**Reading text:**
****************
Sorry my mistake. I got confused with the online state ordering.

>> Another unrelated, but related note :-)
>> Besides this, I think we need to retain on more change from the previous
>> patch. We would need to make core_pick_seq per sibling instead of per
>> core. Having it per core might lead to unfairness. For eg: When a cpu
>> sees that its sibling's core_pick is the one which is already running, it
>> will not send IPI. but core_pick remains set and core->core_pick_seq is
>> incremented. Now if the sibling is preempted due to a high priority task
> Then don't keep the core_pick set then. If you don't send it IPI and if
> core_pick is already running, then NULL it already. I don't know why we add
> to more corner cases by making assumptions. We have enough open issues that
> are not hotplug related. Here's my suggestion :
>
> 1.  Keep the ideas consistent, forget about the exact code currently written
> and just understand the pick_seq is for siblings knowing that something was
> picked for the whole core.  So if their pick_seq != sched_seq, then they have
> to pick what was selected.
I was trying to keep the ideas consistent. The requirement of core_pick
was to let the scheduled cpu know that a pick has been made. And
initial idea was to have the counter core wide. But I found this gap
that pick is not always core wide and assuming it to be core wide can
cause fairness issues. So I was proposing the idea of changing it from
core wide to per sibling. In other words, I was trying to make sure 
core_pick,
along with task_seq and sched_seq is trying to serve its purpose of letting
a sibling know that a new task pick has been made for it. I cannot think of
a reason, why core_pick should be core wide. I might be missing something.

> 2. If core_pick should be NULL, then NULL it in some path. If you keep some
> core_pick and you increment pick_seq, then you are automatically asking the
> sibling to pick that task up then next time it enters schedule(). See if [1]
> will work?
>
> Note that, we have added logic in this patch that does a full selection if
> rq->core_pick == NULL.
****************
**Supplied information:**

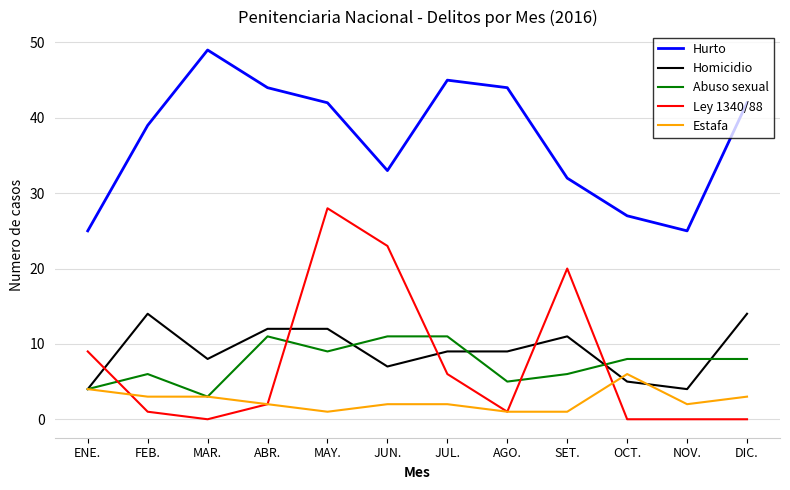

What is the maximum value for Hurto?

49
****************
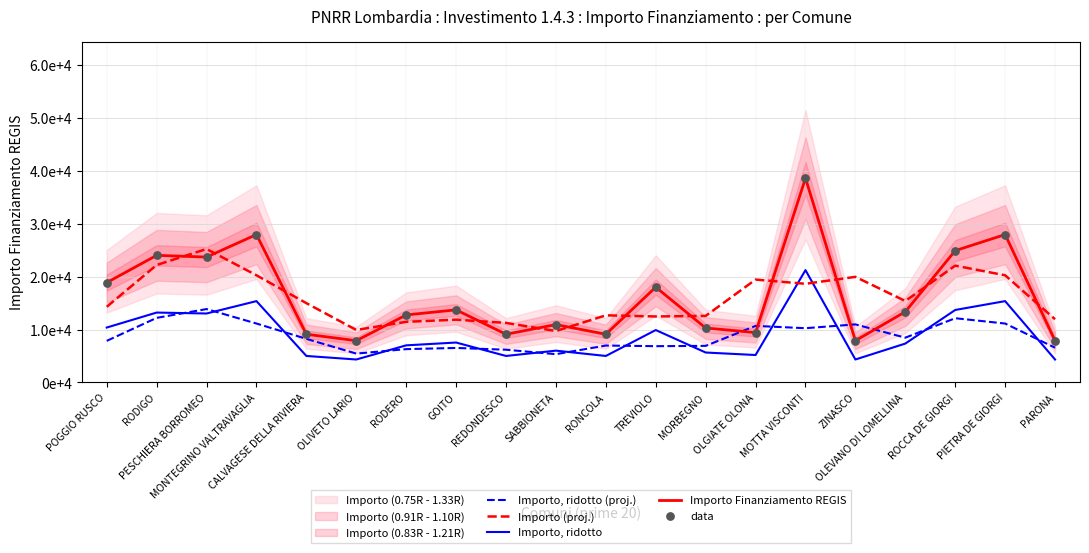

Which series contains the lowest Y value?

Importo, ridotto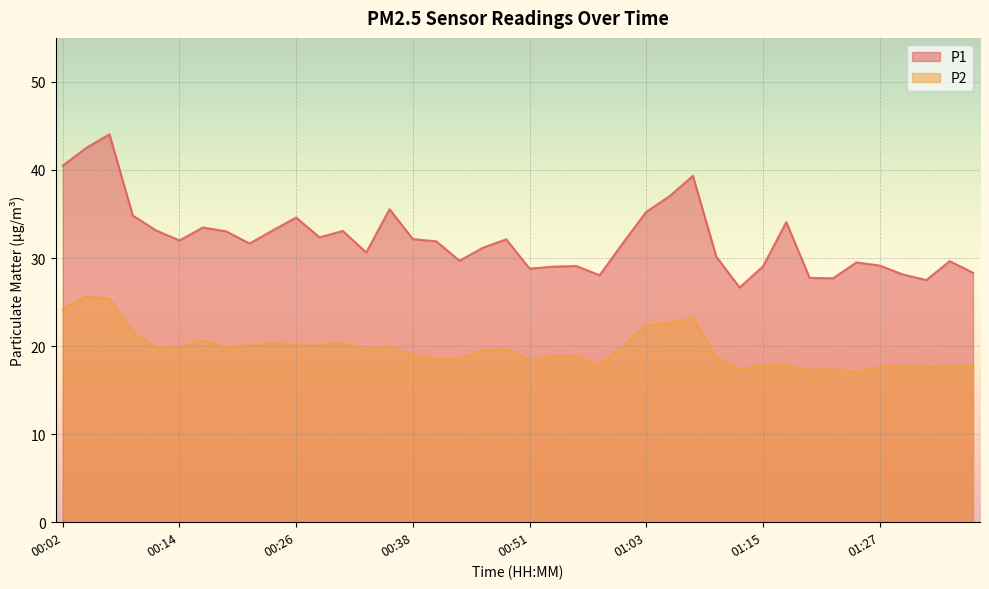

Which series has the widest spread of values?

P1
****************
**Activities:**
- a) Condense the paragraph of the core_pick discussion beginning "I was trying to keep the ideas consistent" into a shorter version that keeps its main points.
- b) Reproduce everything in the core_pick discussion from "I was trying to keep" down to "be missing something.", without changing anything.
Answer using only the core_pick discussion.

**Replies:**
- a) I was trying to keep the ideas consistent. core_pick exists to tell the scheduled cpu that a pick has been made, and the counter was first meant to be core wide. But a pick is not always core wide, and treating it that way can cause fairness issues. So I proposed making it per sibling, so that core_pick, task_seq and sched_seq tell a sibling when a new task has been picked for it. I see no reason for core_pick to be core wide, though I may be missing something.

- b)
I was trying to keep the ideas consistent. The requirement of core_pick
was to let the scheduled cpu know that a pick has been made. And
initial idea was to have the counter core wide. But I found this gap
that pick is not always core wide and assuming it to be core wide can
cause fairness issues. So I was proposing the idea of changing it from
core wide to per sibling. In other words, I was trying to make sure 
core_pick,
along with task_seq and sched_seq is trying to serve its purpose of letting
a sibling know that a new task pick has been made for it. I cannot think of
a reason, why core_pick should be core wide. I might be missing something.